Through the Looking Glass Children's Book Reviews

Ten Miles Past Normal

Ten Miles Past Normal

Frances O'Roark Dowell
Fiction
For ages 12 and up
Simon and Schuster, 2011   ISBN: 978-1416995852

When Janie was nine, she suggested to her parents that they should live on a farm instead of in town. She thought it would be great to have some goats and chickens. To her amazement, Janie’s parents agreed to this idea and soon after the family moved to a “mini farm” outside town. While she was in elementary and middle school, living on a farm was great, but now that she is in high school, Janie wishes more than anything that she could live a “normal life” like the one her friend Sarah has.
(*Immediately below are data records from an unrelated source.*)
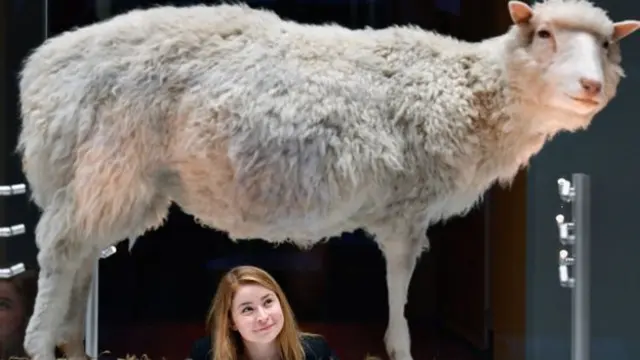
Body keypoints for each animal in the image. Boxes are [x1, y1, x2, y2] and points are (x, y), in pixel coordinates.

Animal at [16, 0, 640, 358]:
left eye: (608, 44)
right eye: (544, 34)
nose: (589, 86)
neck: (469, 91)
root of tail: (43, 66)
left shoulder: (405, 207)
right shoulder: (407, 205)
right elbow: (399, 281)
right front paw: (400, 348)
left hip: (98, 177)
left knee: (80, 254)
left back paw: (71, 341)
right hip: (111, 164)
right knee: (62, 249)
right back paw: (40, 343)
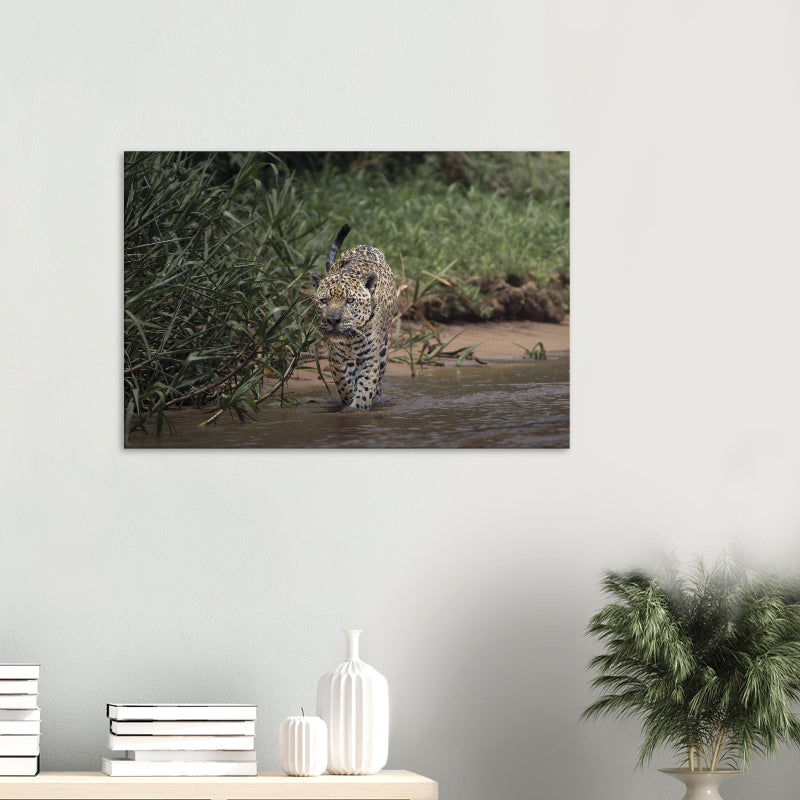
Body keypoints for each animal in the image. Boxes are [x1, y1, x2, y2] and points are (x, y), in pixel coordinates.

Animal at [310, 225, 397, 410]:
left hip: (384, 350)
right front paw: (348, 401)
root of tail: (365, 245)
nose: (333, 320)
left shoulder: (370, 357)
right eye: (324, 301)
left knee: (379, 379)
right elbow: (344, 383)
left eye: (350, 300)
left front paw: (357, 408)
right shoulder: (337, 357)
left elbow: (366, 386)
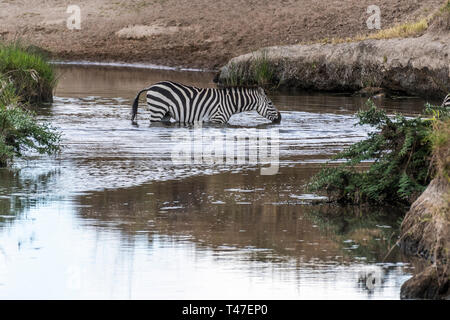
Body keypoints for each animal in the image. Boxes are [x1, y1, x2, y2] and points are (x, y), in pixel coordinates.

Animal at [129, 80, 282, 124]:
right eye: (270, 104)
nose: (280, 118)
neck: (230, 102)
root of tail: (151, 86)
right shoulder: (217, 119)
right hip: (158, 110)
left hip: (165, 113)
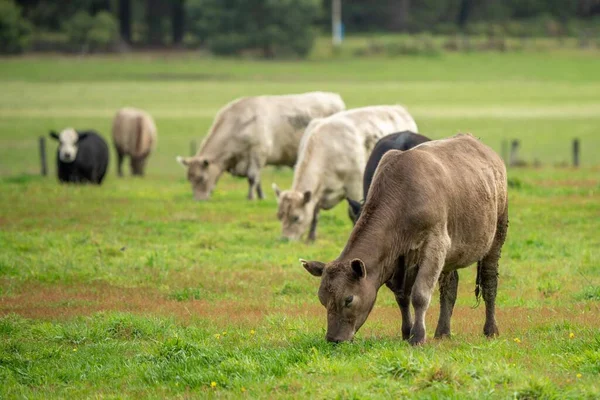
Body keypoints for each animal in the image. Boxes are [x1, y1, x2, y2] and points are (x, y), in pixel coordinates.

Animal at [300, 133, 506, 346]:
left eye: (349, 299)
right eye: (322, 299)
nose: (334, 339)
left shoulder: (435, 245)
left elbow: (419, 295)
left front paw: (418, 336)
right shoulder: (398, 260)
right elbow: (402, 297)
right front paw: (407, 331)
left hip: (497, 231)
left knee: (489, 280)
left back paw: (490, 329)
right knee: (449, 286)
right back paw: (443, 331)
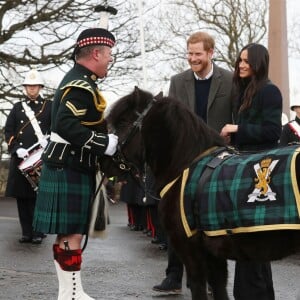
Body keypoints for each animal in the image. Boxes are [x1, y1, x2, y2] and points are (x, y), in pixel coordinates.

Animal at [102, 87, 300, 300]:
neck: (185, 165)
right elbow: (219, 288)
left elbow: (199, 287)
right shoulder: (214, 253)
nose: (104, 162)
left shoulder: (190, 249)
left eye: (122, 122)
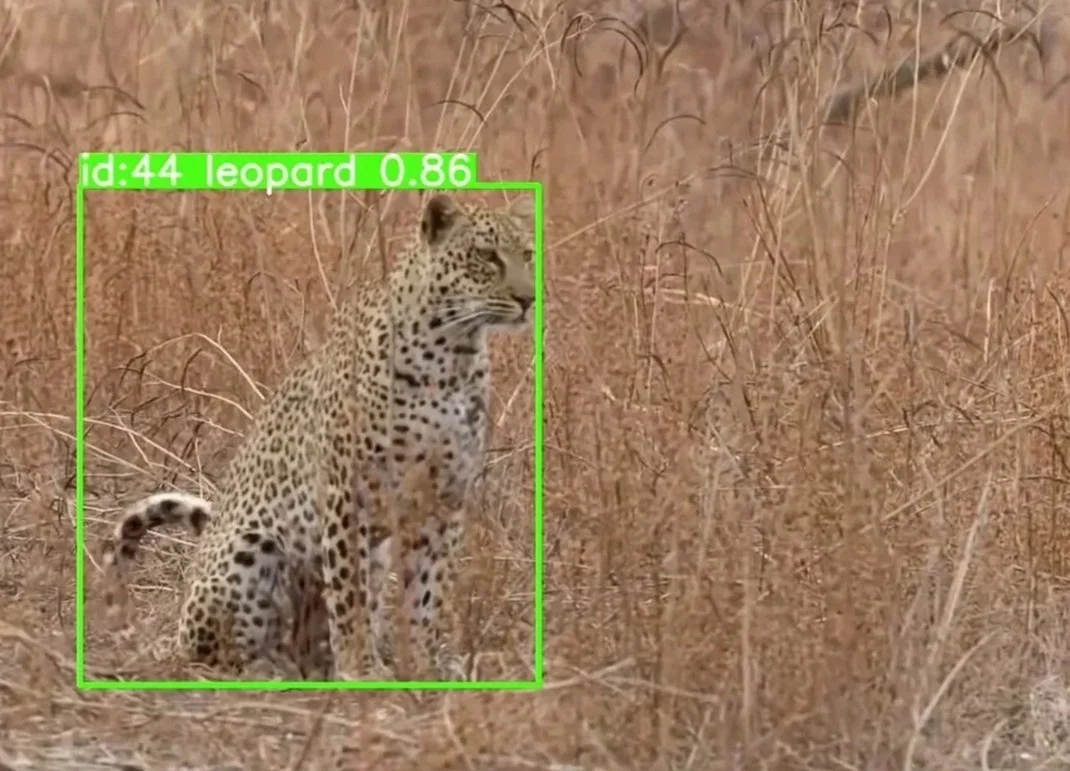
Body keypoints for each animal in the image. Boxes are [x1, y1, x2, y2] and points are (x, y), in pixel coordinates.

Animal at [99, 192, 535, 681]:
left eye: (527, 255)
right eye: (487, 256)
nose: (528, 299)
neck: (453, 354)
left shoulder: (444, 498)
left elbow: (425, 591)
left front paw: (421, 665)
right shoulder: (350, 493)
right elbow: (350, 592)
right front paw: (361, 669)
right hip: (251, 549)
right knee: (213, 648)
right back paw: (264, 669)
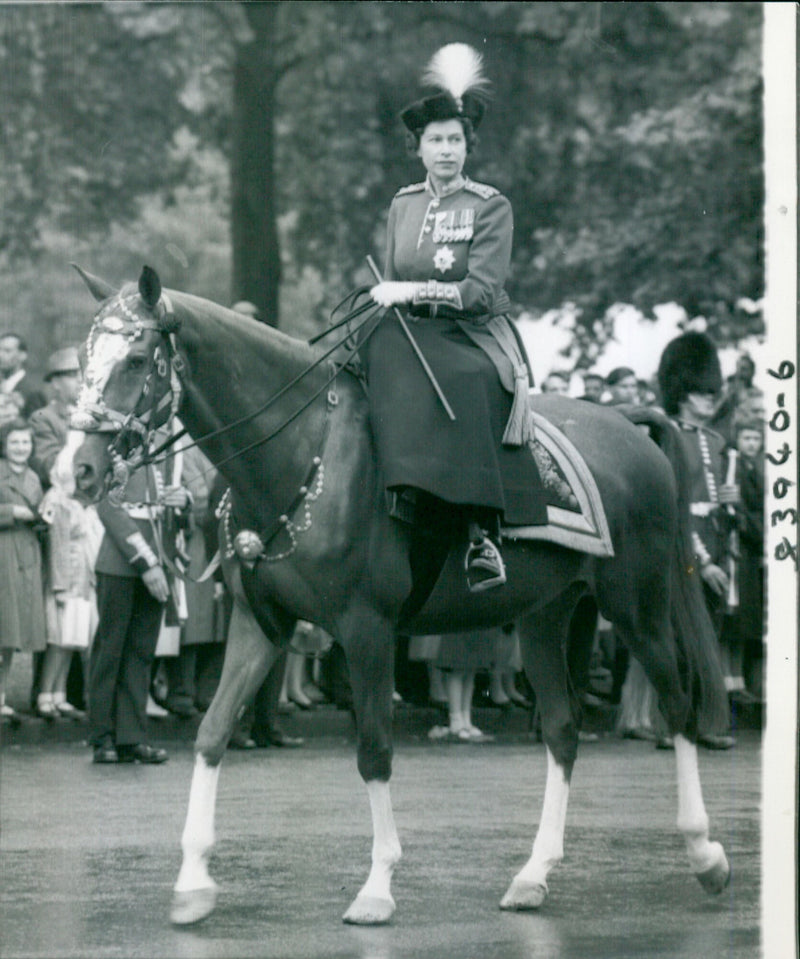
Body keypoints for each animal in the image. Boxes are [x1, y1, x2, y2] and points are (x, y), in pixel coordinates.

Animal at [70, 266, 732, 928]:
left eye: (136, 358)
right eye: (83, 358)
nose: (79, 471)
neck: (301, 452)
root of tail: (628, 424)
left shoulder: (367, 629)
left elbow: (374, 750)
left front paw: (378, 885)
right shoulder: (262, 626)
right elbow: (212, 733)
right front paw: (192, 882)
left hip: (637, 606)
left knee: (678, 708)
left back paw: (705, 852)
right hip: (545, 616)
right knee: (564, 731)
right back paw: (533, 874)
On two separate occasions Janie’s “Farm World” life has given her grief at school. The first time she walked around with a piece of hay in her hair for hours before anyone told her it was there, and the second time she went to school with extremely odiferous goat poo on her shoe. Both incidents made the other students laugh at her, and they made uncomplimentary comments about her farm girl life. Now Janie wants to blend in as much as possible, and she tries to be as inconspicuous as she can. She spends the lunch break in the library, she has made no new friends, and - not surprisingly - she hates high school.

Then, things start to change. Janie and her best friend Sarah are very attracted to a boy called Jeremy, Fitch who plays in the Jam Band. Wanting to have the opportunity to talk to him, Sarah tells Jeremy that she might be interested in playing the bass guitar in the Jam Band. She even volunteers Janie as a potential singer. Jeremy takes the girls up on their insincere offer, and his friend Monster (yes that is his real name) lets Sarah try one of his bass guitars. It is soon clear that the bass is just too big for Sarah to manage. Janie agrees to try it and almost from the first moment, she loves the instrument.

Soon Janie is playing with the Jam Band on Friday afternoons. She also befriends Verbena, another lost girl who hangs out in the library. Then Janie and Sarah decide to do a class project about a local woman who created a school during the 1950s. The school helped African-Americans to learn how to read and write so they could vote. The girls meet several of the people who were involved with the school, and Sarah’s big sister Emma becomes involved in the project. Janie has known Emma for years and she has always liked the “wild” girl who has her own style. Now, as they learn about the Freedom School and the people who built it, Janie finds out that Emma is not the person she thought she was. Not at all.

In this funny, poignant and truly delightful novel, the author explores the idea that perhaps being “normal” is not all it is cracked up to be. It is easy to understand why Janie wants to just fit in with the mainstream, but thankfully things don’t work out that way. Instead, she finds herself taking a different path altogether, a path that leads her to new friends, old friends, and memorable adventures.